After months of investigations conducted all over in the world and after having spent about 1 million Euro, we had come to at least 5 Italian subjects residing in Italy and to a number of companies related to them.
These characters had the audacity to receive laundered money in their personal and corporate current accounts, though not before these funds had been funnelled through various companies and offshore accounts.
At this point, a Magistrate of Milan entered the scene who, faced with the complexity of an investigation, preferred to dismiss the case thus neglecting and abandoning the duty to exercise his mandate.
One might choose to believe the magistrate preferred to dismiss the case in the interests of procedural economy, but strong doubts about the case remain.
Based on the prerogatives prescribed by the law that regulates the registration of the acts of the Public Prosecutor’s Office, this Magistrate, kept the legal actions/complaints on hold on his desk, without responding to the repeated requests of the Judicial Police. He then decided, "Ictu Oculi" – at a glance – that it was not possible to detect facts that constituted a crime. He therefore gave instructions to dismiss and file the case, according to the form 45/k without the counter check of the Magistrate for Preliminary Investigations.
In our opinion, and not only ours, serious facts that are pertinent to the sprawling money-laundering network that you can see in the illustration, were dismissed “Ictu Oculi”.
How and why did the Public Prosecutor decide not to proceed when he was provided with all the necessary data: current accounts, amounts, dates, transaction numbers? It remains a mystery.

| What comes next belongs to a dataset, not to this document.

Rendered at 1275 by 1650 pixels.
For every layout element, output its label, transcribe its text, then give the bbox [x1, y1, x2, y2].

Anyone knows that Italian companies are required to declare and document their revenues, so you can at least wonder: how did that particular company in Milan manage to hide transfers of billions coming from a Lithuanian account held by an off- shore company undoubtedly created for money laundering?

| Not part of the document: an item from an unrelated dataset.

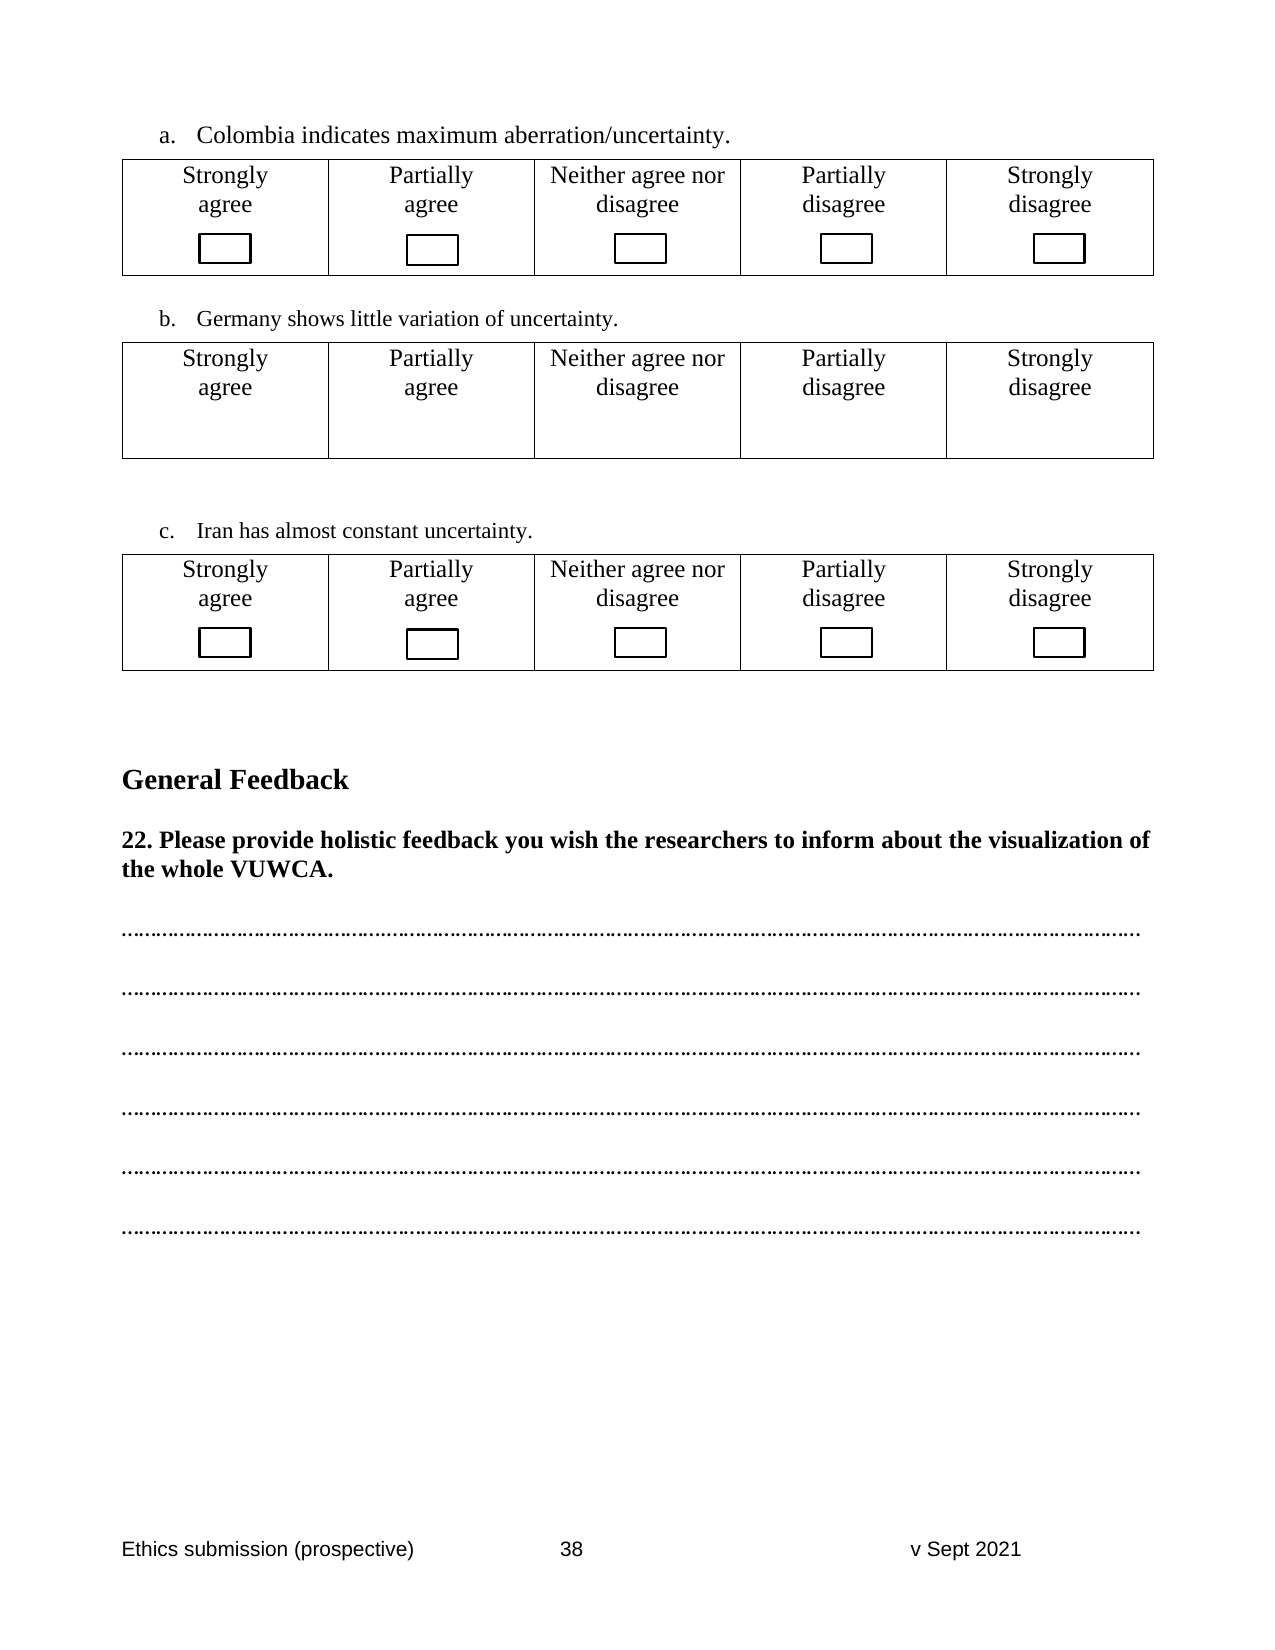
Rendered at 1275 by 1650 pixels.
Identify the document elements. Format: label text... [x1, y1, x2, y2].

The only possible way would be false invoicing. “Ictu oculi”, then, at least that crime should have been taken into consideration. Moreover, the Italian subjects that we reported on in our legal actions/complaints were summoned to testify in the trial against the Swiss bank, and they candidly admitted in the minutes that in the previous 15 years, they had deposited money, liquid and undeclared, at the above-mentioned bank. We provided these acts to the Public Prosecutor’s Office of Milan.

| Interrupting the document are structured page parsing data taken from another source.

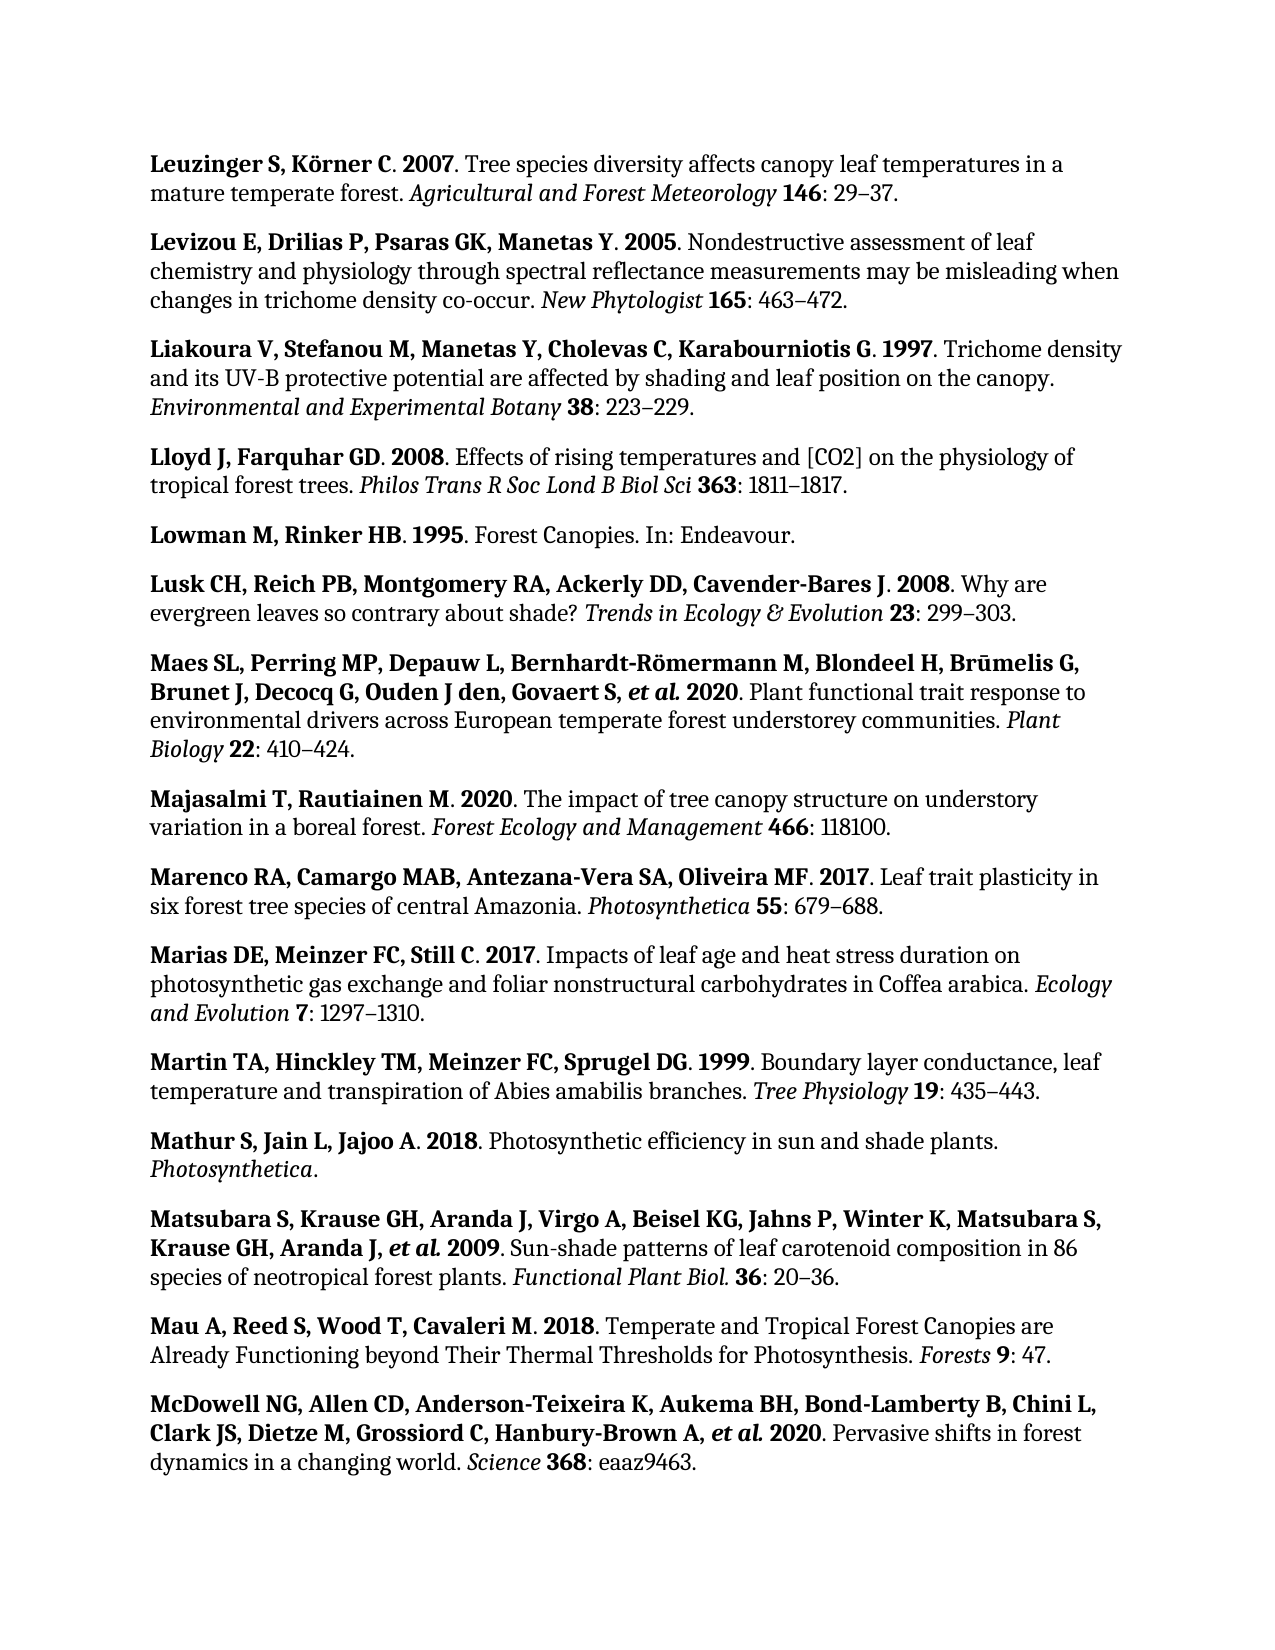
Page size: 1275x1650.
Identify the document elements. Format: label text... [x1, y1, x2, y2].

text Lloyd J, Farquhar GD. 2008. Effects of rising temperatures and [CO2] on the physiology of tropical forest trees. Philos Trans R Soc Lond B Biol Sci 363: 1811–1817. [150, 442, 1125, 500]
text Martin TA, Hinckley TM, Meinzer FC, Sprugel DG. 1999. Boundary layer conductance, leaf temperature and transpiration of Abies amabilis branches. Tree Physiology 19: 435–443. [150, 1048, 1125, 1106]
text Mau A, Reed S, Wood T, Cavaleri M. 2018. Temperate and Tropical Forest Canopies are Already Functioning beyond Their Thermal Thresholds for Photosynthesis. Forests 9: 47. [150, 1312, 1125, 1369]
text Lusk CH, Reich PB, Montgomery RA, Ackerly DD, Cavender-Bares J. 2008. Why are evergreen leaves so contrary about shade? Trends in Ecology & Evolution 23: 299–303. [150, 570, 1125, 628]
text Majasalmi T, Rautiainen M. 2020. The impact of tree canopy structure on understory variation in a boreal forest. Forest Ecology and Management 466: 118100. [150, 784, 1125, 842]
text Mathur S, Jain L, Jajoo A. 2018. Photosynthetic efficiency in sun and shade plants. Photosynthetica. [150, 1127, 1125, 1184]
text Matsubara S, Krause GH, Aranda J, Virgo A, Beisel KG, Jahns P, Winter K, Matsubara S, Krause GH, Aranda J, et al. 2009. Sun-shade patterns of leaf carotenoid composition in 86 species of neotropical forest plants. Functional Plant Biol. 36: 20–36. [150, 1205, 1125, 1291]
text Levizou E, Drilias P, Psaras GK, Manetas Y. 2005. Nondestructive assessment of leaf chemistry and physiology through spectral reflectance measurements may be misleading when changes in trichome density co-occur. New Phytologist 165: 463–472. [150, 228, 1125, 314]
text Maes SL, Perring MP, Depauw L, Bernhardt‐Römermann M, Blondeel H, Brūmelis G, Brunet J, Decocq G, Ouden J den, Govaert S, et al. 2020. Plant functional trait response to environmental drivers across European temperate forest understorey communities. Plant Biology 22: 410–424. [150, 649, 1125, 764]
text Liakoura V, Stefanou M, Manetas Y, Cholevas C, Karabourniotis G. 1997. Trichome density and its UV-B protective potential are affected by shading and leaf position on the canopy. Environmental and Experimental Botany 38: 223–229. [150, 335, 1125, 422]
text Leuzinger S, Körner C. 2007. Tree species diversity affects canopy leaf temperatures in a mature temperate forest. Agricultural and Forest Meteorology 146: 29–37. [150, 150, 1125, 207]
text Marenco RA, Camargo MAB, Antezana-Vera SA, Oliveira MF. 2017. Leaf trait plasticity in six forest tree species of central Amazonia. Photosynthetica 55: 679–688. [150, 863, 1125, 920]
text Lowman M, Rinker HB. 1995. Forest Canopies. In: Endeavour. [150, 521, 1125, 549]
text McDowell NG, Allen CD, Anderson-Teixeira K, Aukema BH, Bond-Lamberty B, Chini L, Clark JS, Dietze M, Grossiord C, Hanbury-Brown A, et al. 2020. Pervasive shifts in forest dynamics in a changing world. Science 368: eaaz9463. [150, 1390, 1125, 1477]
text Marias DE, Meinzer FC, Still C. 2017. Impacts of leaf age and heat stress duration on photosynthetic gas exchange and foliar nonstructural carbohydrates in Coffea arabica. Ecology and Evolution 7: 1297–1310. [150, 941, 1125, 1027]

The Public Prosecutor, ignoring not only our requests, but, and this is more serious, also the repeated requests of the diligent Guardia di Finanza, preferred to dismiss the case probably in order to allow the huge money launderer caught red-handed to plea-bargain for a lenient penalty and a ridiculously inadequate fine.
What are the advantages for the State in settling for a mere 400,000 Euro when faced with to tax evasion for many millions of euros that is easily detectable as part of an overall money laundering of approximately of 1.5 billion Swiss francs and capital assets that we identified in Italy of a value between 20 and 50 million euro?
Yet also, this happens in Italy.
The globalization of financial flows does not often allow for a rapid assessment following in-depth investigation, and it often prolongs the time needed to investigate, so that the statute of limitations period expires.
This Summit has one prerogative, it is not without a purpose, at least that is our wish, it produces ideas, suggestions and proposals. The suggestion that I want to make to the politicians and friends who are present tonight, is first of all, to adjust the crime limitation period for all the tax and financial crimes. At the same time, I would like to raise awareness of the investigative and judicial bodies so that their employees can attend professional development courses. Last, but not least, we need to promote the implementation, in the shortest possible time, of enhanced collaboration agreements and of more timely exchange of information and coordination with other states. The current agreements are not enough; they are insufficient and slowed down by bureaucracy.
It would also be instructive to question the Public Prosecutor who dismissed and archived the case.